Türkiye'nin, kampların ve gözaltı merkezlerinin kaldırılması, taşınması veya güvenliğinin sağlanması, SDG'nin dağıtılıp, yeni Suriye ordusuna entegre edilmesinin ardından, yeni Suriye ordusunun koalisyon güçlerinin terörle mücadele konusunda ortağı olması veya SDG'nin ABD tarafından eğitilen ve silahlandırılan askeri ve güvenlik birimlerinin bir kısmının (özellikle terörle mücadele birimleri YAT ve asketi operasyon ekipleri TOL'un) yeni Suriye Ordusunun Terörle Mücadele Birimi bünyesinde entegrasyonunun sağlanması yoluyla bu sorunların çözümü için ABD ve Irak yönetimiyle birlikte çalıştığı anlaşılmaktadır. Bununla SDG'nin, Suriye'nin diğer bölgelerindeki gruplar gibi dağıtılma ve yeni Sruiye ordusuna entegre edilme sürecinden etkilenmemesini sağlamak amaçlanmaktadır.

Özellikle ABD ve yeni Suriye yönetiminin üzerinde çalıştığı müzakere çabalarının ve şu anda PKK'ya bağlı örgütlerin güvenli bir şekilde dağıtılması ve son dönemde Türk tarafıyla iyi ilişkiler içerisinde olan Irak Kürdistan Bölgesel yönetiminin başarısız olması durumunda, Türkiye'nin SDG'ye karşı geniş kapsamlı bir kara harekâtıyla askeri müdahalede bulunması senaryosu hâlâ muhtemeldir.

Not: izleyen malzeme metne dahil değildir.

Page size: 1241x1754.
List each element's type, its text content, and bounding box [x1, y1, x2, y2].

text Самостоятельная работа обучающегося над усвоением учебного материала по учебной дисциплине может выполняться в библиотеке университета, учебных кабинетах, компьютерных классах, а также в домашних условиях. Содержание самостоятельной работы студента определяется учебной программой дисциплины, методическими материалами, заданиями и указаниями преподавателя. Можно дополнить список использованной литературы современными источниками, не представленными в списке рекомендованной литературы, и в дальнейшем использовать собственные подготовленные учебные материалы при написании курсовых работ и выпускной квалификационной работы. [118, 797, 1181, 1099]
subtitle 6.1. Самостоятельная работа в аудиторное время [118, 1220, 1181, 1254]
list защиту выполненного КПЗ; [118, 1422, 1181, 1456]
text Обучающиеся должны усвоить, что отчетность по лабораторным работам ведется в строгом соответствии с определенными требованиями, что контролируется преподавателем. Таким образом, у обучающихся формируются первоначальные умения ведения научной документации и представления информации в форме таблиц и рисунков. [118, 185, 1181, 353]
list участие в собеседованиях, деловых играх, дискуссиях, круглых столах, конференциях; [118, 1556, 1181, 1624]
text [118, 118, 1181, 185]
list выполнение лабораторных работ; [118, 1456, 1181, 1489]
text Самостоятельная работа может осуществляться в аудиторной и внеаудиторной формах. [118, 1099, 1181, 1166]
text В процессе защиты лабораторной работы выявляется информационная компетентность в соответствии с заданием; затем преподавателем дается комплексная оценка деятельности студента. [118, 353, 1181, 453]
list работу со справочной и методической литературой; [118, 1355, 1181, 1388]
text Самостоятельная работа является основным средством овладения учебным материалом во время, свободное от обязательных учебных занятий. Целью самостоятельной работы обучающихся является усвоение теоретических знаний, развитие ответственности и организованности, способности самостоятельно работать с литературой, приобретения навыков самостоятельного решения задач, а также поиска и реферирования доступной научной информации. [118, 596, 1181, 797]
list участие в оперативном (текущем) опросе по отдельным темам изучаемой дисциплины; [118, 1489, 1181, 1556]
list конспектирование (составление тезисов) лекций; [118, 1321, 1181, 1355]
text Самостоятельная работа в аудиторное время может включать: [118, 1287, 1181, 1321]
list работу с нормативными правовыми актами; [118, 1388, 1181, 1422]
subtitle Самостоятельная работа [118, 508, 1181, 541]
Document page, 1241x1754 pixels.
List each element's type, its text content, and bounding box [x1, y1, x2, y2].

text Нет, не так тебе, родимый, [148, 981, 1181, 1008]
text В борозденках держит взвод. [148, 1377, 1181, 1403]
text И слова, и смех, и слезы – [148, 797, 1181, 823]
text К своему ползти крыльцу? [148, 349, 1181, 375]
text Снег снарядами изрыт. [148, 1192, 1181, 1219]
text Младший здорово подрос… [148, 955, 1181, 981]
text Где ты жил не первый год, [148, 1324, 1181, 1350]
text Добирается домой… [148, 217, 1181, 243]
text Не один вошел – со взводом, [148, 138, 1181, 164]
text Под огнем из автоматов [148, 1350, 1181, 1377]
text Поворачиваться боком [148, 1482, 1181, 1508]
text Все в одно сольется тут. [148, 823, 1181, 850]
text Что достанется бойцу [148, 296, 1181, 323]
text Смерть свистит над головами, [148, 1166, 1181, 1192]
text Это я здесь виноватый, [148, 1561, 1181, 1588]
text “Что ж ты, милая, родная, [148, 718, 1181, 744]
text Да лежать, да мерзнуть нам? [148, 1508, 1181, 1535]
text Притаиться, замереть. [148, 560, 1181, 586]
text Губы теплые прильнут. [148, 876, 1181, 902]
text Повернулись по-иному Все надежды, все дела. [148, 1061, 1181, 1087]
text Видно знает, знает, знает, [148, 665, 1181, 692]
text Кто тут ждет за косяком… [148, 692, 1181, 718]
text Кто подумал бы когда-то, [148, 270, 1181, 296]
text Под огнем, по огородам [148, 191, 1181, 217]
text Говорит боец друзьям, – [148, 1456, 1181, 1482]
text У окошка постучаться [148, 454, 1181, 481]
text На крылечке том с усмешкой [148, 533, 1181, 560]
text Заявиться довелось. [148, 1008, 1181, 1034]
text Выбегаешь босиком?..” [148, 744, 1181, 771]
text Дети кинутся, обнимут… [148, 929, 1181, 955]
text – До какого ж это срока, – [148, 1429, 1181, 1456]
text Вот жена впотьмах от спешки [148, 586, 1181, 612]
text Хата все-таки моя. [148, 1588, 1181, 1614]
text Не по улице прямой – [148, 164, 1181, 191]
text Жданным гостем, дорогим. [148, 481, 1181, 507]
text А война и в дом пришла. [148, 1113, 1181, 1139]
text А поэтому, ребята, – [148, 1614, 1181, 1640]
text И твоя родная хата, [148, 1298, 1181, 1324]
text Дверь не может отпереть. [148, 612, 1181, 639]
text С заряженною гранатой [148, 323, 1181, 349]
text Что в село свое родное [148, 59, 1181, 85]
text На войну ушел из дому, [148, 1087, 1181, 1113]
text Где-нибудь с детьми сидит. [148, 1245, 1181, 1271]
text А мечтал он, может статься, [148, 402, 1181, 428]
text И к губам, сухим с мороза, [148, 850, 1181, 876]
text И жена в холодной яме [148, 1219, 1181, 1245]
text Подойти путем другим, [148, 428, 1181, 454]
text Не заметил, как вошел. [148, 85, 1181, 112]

Irak Kürdistan Bölgesel yönetimi, PKK'nın Suriye'deki Kürt siyasi güçlerinden ayrılması için yoğun bir şekilde çalışmakta ve Suriye Kürt ulusal güçlerinin saflarını yeni devletin inşasına katılacak şekilde tek bir blok halinde birleştirmeye çabalamaktadır.

Ancak her halükârda, mevcut gerçeklik, yerel ve uluslararası aktörlerin pozisyonları, SDG’nin kaderinin, Suriye topraklarındaki diğer askeri grupların kaderinden farklı olmayacağını göstermektedir. SDG'nin durumu, bölgesel veya etnik bir ayrıcalık gözetilmeksizin bu temelde ele alınmaktadır. Ancak SDG'nin kontrol ettiği alanların önemi ve IŞİD hücrelerinin varlığını sürdürmesi, PKK'nın bölge üzerindeki kontrolü ve bununla ilişkili güvenlik sorunları nedeniyle oluşan güvenlik hassasiyetleri ve SDG bünyesindeki bazı güvenlik birimleri tarafından yürütülen terörle mücadele operasyonlarındaki yerel ortaklık rolü, SDG'nin bu alanlar üzerindeki kontrolü meselesinin çözümünün daha uzun sürmesine neden olmakta, bölgesel ve uluslararası koordinasyon, mutabakat ve çabayı gerektirmektedir. Bu durum, SDG'ye söz konusu oluşumları koruyacak veya bunların uluslararası koalisyon güçleri ve Türkiye tarafından kabul edilebilir eş değer oluşumlara dönüştürülmesini sağlayacak işlevsel bir özellik kazandırabilir.